Tally the lines in the listing below that contain the string "οποιονδήποτε", treating uppercase and lowercase as different. Reply with the number alone.

Source data
[Start of section]

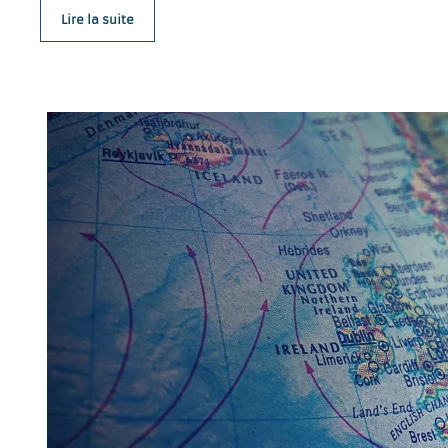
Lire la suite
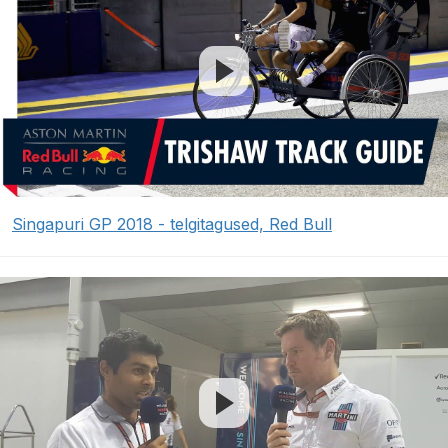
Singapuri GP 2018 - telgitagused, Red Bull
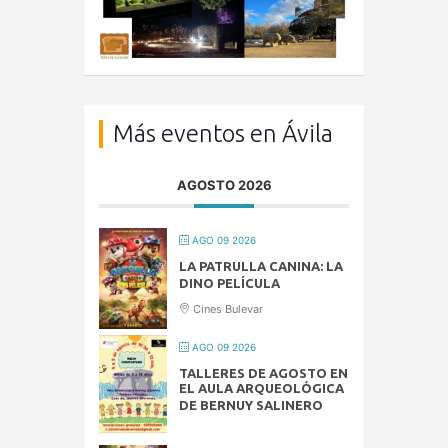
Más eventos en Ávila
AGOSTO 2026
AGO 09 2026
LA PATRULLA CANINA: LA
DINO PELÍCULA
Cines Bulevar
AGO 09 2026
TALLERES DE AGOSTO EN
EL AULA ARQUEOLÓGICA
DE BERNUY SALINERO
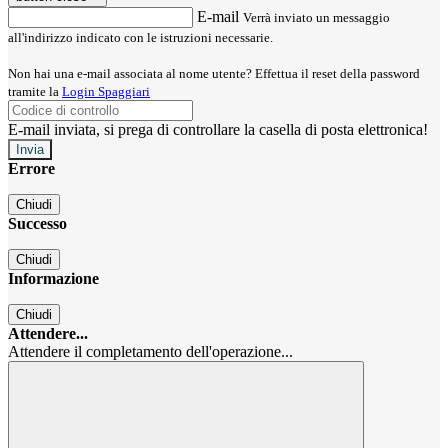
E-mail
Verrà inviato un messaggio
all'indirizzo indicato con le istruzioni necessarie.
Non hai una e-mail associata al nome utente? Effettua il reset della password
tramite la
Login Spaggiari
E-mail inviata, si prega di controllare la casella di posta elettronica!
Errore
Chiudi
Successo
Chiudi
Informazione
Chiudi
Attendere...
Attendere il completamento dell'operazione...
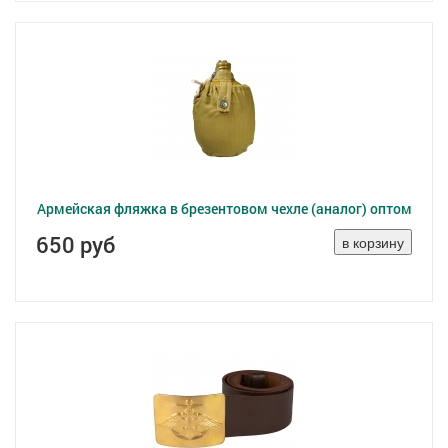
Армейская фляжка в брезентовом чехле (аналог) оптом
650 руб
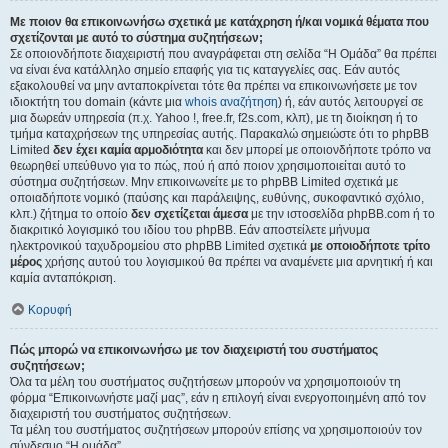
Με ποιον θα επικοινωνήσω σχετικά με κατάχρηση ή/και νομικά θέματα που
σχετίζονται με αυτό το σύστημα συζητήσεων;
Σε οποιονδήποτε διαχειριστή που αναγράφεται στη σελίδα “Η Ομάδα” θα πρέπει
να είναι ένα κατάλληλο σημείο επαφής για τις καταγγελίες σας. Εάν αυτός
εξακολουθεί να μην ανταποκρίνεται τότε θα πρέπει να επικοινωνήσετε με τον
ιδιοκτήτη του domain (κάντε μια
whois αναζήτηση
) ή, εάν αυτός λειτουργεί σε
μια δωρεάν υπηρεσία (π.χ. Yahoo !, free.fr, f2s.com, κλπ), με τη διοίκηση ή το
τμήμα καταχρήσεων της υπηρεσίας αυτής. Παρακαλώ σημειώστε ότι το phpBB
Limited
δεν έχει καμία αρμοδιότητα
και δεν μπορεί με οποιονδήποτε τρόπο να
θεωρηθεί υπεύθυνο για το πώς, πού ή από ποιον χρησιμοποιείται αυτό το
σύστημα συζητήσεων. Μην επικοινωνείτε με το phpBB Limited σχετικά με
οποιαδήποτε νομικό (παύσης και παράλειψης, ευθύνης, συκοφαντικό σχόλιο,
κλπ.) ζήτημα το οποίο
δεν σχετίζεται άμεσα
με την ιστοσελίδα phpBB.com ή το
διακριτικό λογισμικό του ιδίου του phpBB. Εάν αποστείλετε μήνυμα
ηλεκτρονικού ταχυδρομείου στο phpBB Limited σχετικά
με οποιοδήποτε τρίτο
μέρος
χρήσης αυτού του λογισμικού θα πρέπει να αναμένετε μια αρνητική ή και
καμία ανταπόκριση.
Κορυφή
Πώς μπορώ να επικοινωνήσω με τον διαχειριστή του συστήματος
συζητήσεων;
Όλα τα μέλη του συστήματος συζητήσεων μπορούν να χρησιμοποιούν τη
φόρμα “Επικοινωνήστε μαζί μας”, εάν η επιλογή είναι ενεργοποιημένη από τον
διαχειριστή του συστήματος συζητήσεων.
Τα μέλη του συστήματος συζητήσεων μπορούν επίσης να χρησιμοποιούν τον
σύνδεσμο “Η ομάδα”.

[End of section]
[Start of section]

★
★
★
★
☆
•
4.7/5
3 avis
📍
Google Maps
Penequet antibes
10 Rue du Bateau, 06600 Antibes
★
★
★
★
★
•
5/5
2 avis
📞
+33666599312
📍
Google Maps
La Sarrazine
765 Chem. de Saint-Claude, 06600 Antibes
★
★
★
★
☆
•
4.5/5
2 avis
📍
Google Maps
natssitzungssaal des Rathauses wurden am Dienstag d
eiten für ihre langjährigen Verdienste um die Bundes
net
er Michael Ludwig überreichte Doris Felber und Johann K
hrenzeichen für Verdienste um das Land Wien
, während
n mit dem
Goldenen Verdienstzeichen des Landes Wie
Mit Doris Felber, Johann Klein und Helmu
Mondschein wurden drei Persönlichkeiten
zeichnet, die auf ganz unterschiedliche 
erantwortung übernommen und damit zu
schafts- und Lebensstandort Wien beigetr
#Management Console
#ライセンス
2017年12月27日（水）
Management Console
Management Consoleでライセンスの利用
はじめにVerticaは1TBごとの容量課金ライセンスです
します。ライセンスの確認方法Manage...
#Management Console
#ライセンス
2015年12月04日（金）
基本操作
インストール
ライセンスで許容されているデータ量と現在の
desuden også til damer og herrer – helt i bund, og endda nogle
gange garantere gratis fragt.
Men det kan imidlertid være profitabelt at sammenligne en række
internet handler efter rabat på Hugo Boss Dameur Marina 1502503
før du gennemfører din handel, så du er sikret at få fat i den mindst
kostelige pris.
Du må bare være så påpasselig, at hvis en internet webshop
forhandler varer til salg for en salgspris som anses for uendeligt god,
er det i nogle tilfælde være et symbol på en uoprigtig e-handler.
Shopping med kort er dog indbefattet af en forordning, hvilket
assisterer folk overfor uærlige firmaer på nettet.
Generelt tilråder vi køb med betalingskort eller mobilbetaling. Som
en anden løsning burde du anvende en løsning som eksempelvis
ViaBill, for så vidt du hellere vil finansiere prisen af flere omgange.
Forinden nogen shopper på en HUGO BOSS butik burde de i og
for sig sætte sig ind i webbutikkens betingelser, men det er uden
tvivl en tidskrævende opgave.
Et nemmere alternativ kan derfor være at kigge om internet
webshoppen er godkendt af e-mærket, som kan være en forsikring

[End of section]

Solution to the problem
2